Lay out the rows as a Markdown table with the columns "Line No." and "Text", giving each line its number and its text and leaving out blank lines. Cover only the part that opens with the first line of the rows and closes with the line containing "षा सलाहकार जोडी", both ends included.
****************************************
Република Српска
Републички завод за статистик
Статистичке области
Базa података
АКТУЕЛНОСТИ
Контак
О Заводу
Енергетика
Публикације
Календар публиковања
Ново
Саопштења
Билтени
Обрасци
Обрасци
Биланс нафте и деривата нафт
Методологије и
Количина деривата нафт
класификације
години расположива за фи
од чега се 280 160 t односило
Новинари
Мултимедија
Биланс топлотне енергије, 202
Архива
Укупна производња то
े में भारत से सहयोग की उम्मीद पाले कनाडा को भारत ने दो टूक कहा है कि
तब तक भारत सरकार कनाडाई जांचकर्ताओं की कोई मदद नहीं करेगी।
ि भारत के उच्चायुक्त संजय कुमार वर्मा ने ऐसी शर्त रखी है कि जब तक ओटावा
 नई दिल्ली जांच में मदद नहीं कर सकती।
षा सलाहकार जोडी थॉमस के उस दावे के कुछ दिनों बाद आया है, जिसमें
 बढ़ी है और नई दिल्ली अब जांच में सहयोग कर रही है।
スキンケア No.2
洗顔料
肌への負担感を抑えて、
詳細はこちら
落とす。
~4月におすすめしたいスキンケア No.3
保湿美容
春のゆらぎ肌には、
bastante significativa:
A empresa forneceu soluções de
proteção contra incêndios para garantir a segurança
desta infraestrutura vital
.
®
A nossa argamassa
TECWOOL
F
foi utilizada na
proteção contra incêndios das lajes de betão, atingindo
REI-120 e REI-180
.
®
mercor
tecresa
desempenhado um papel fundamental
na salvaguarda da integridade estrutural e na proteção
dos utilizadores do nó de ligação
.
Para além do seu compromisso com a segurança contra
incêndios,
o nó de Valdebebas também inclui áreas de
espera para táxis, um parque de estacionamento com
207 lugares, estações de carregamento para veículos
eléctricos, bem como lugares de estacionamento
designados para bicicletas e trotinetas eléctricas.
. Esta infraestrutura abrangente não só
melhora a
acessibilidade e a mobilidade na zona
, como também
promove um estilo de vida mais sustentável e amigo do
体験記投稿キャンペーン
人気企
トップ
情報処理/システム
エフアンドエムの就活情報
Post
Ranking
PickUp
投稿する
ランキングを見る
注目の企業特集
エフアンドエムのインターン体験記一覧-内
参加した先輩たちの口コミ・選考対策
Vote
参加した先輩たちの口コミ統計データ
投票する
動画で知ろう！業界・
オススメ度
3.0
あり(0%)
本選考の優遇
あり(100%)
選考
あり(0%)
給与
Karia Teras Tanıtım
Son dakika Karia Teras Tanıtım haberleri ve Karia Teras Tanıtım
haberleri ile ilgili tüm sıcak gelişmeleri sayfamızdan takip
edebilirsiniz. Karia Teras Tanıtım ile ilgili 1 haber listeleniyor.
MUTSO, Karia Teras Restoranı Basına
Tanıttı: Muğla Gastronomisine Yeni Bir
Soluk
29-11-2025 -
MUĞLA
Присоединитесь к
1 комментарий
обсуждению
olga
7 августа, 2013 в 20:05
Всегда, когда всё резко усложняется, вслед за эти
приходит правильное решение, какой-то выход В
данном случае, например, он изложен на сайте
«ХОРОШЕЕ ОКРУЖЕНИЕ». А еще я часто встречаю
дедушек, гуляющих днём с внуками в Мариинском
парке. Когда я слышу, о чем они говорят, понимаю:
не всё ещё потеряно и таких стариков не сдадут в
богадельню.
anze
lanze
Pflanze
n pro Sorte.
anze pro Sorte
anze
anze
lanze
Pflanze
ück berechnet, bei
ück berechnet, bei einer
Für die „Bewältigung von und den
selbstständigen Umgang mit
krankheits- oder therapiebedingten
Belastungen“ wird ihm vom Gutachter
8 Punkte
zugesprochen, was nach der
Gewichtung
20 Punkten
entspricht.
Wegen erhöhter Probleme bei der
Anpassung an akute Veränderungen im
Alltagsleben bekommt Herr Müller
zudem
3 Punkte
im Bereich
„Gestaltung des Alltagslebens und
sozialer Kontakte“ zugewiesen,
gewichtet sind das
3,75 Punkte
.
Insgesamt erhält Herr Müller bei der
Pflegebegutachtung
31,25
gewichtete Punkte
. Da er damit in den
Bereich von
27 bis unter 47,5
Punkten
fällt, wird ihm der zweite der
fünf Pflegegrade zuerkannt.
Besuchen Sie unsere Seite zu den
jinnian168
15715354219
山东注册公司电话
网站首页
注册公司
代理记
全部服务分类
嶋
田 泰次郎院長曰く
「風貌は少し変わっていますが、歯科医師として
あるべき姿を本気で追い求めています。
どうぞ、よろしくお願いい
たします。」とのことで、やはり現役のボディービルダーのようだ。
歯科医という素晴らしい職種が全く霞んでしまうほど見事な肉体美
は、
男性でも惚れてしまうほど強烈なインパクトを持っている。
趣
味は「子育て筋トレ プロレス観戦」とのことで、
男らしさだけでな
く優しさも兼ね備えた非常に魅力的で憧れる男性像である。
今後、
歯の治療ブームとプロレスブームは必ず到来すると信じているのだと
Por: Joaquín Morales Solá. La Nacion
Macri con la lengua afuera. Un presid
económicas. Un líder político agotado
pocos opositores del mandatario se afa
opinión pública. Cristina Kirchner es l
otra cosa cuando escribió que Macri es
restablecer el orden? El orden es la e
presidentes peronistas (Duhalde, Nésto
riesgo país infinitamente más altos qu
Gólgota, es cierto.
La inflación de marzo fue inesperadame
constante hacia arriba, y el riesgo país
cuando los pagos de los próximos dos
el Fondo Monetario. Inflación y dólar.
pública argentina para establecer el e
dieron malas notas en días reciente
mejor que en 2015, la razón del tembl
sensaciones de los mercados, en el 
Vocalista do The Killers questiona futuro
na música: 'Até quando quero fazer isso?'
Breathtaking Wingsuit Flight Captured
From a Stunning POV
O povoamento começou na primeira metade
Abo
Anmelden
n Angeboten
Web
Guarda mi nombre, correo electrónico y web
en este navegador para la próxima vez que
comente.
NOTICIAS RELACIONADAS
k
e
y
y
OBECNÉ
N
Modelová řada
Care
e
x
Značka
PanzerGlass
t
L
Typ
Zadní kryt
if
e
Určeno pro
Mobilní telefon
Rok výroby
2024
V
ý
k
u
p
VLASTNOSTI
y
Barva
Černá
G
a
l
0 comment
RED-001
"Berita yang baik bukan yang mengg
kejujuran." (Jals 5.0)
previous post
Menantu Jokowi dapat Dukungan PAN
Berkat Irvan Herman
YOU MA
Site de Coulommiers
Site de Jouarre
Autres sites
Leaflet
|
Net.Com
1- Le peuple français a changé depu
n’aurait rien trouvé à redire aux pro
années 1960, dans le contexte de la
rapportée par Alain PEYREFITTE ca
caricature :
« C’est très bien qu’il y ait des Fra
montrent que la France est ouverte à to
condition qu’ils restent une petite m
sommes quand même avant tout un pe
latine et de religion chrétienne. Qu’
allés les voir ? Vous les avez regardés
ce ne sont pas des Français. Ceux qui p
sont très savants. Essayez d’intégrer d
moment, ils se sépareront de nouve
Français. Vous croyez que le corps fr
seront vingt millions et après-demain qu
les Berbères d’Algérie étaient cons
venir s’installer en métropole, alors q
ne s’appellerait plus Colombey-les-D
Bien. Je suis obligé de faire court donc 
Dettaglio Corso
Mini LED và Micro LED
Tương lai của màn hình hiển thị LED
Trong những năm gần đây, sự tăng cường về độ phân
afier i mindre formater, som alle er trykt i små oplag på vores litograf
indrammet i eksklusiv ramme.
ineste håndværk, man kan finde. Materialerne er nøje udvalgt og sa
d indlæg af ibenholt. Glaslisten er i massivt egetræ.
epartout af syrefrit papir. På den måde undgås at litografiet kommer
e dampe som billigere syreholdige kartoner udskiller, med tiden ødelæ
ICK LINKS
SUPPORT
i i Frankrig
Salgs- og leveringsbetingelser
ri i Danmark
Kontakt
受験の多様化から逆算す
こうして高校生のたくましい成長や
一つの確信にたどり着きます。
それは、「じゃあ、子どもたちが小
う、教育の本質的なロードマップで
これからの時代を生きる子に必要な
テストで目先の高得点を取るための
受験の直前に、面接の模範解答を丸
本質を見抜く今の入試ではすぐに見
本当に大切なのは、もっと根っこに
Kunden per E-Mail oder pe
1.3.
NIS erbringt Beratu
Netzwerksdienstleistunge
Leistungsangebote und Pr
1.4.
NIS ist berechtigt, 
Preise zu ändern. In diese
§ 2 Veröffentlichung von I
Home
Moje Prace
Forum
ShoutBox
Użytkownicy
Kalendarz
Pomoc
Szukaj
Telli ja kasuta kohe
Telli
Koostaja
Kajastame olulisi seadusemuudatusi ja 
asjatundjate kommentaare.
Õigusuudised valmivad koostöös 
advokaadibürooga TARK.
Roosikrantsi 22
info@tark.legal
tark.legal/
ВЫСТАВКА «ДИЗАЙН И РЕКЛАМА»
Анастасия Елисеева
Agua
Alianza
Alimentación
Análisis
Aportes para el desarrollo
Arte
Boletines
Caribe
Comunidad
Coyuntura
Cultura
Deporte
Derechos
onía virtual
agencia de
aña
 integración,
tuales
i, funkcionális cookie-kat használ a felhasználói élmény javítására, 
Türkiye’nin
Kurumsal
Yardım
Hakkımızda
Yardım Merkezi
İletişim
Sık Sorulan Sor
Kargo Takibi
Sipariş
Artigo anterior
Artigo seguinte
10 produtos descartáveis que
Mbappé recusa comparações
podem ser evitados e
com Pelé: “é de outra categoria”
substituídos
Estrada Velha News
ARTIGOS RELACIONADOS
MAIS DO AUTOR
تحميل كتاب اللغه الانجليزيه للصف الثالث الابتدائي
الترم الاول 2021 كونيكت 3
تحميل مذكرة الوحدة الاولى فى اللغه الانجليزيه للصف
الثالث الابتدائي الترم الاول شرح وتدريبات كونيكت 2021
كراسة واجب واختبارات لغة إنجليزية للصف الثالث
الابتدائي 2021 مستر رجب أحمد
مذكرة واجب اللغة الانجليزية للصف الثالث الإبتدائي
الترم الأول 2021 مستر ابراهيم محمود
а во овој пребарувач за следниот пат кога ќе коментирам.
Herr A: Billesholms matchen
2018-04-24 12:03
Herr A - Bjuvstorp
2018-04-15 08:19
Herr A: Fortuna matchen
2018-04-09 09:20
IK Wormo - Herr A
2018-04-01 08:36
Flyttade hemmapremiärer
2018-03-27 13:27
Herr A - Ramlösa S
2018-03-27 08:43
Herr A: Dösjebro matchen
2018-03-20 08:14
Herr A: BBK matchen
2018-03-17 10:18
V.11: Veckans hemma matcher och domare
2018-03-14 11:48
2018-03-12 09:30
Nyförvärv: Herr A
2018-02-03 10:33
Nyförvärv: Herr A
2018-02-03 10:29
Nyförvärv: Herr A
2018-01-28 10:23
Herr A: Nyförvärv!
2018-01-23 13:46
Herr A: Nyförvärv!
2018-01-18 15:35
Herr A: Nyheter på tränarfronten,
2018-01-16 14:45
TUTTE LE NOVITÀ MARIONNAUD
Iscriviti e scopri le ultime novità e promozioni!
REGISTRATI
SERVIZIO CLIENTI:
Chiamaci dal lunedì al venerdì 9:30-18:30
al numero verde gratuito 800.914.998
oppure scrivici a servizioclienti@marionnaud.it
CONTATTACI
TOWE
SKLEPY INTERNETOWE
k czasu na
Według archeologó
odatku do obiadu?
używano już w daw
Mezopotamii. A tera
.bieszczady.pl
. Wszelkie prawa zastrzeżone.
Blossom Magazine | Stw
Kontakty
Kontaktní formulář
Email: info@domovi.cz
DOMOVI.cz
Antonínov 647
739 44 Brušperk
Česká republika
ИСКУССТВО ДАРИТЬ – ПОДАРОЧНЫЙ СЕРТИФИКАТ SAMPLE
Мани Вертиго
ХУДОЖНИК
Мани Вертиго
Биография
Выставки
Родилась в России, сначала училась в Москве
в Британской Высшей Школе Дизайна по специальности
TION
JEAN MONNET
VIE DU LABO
****************************************
• Response box:
| Line No. | Text |
|---|---|
| 1 | Република Српска |
| 2 | Републички завод за статистик |
| 3 | Статистичке области |
| 4 | Базa података |
| 5 | АКТУЕЛНОСТИ |
| 6 | Контак |
| 7 | О Заводу |
| 8 | Енергетика |
| 9 | Публикације |
| 10 | Календар публиковања |
| 11 | Ново |
| 12 | Саопштења |
| 13 | Билтени |
| 14 | Обрасци |
| 15 | Обрасци |
| 16 | Биланс нафте и деривата нафт |
| 17 | Методологије и |
| 18 | Количина деривата нафт |
| 19 | класификације |
| 20 | години расположива за фи |
| 21 | од чега се 280 160 t односило |
| 22 | Новинари |
| 23 | Мултимедија |
| 24 | Биланс топлотне енергије, 202 |
| 25 | Архива |
| 26 | Укупна производња то |
| 27 | े में भारत से सहयोग की उम्मीद पाले कनाडा को भारत ने दो टूक कहा है कि |
| 28 | तब तक भारत सरकार कनाडाई जांचकर्ताओं की कोई मदद नहीं करेगी। |
| 29 | ि भारत के उच्चायुक्त संजय कुमार वर्मा ने ऐसी शर्त रखी है कि जब तक ओटावा |
| 30 |  नई दिल्ली जांच में मदद नहीं कर सकती। |
| 31 | षा सलाहकार जोडी थॉमस के उस दावे के कुछ दिनों बाद आया है, जिसमें |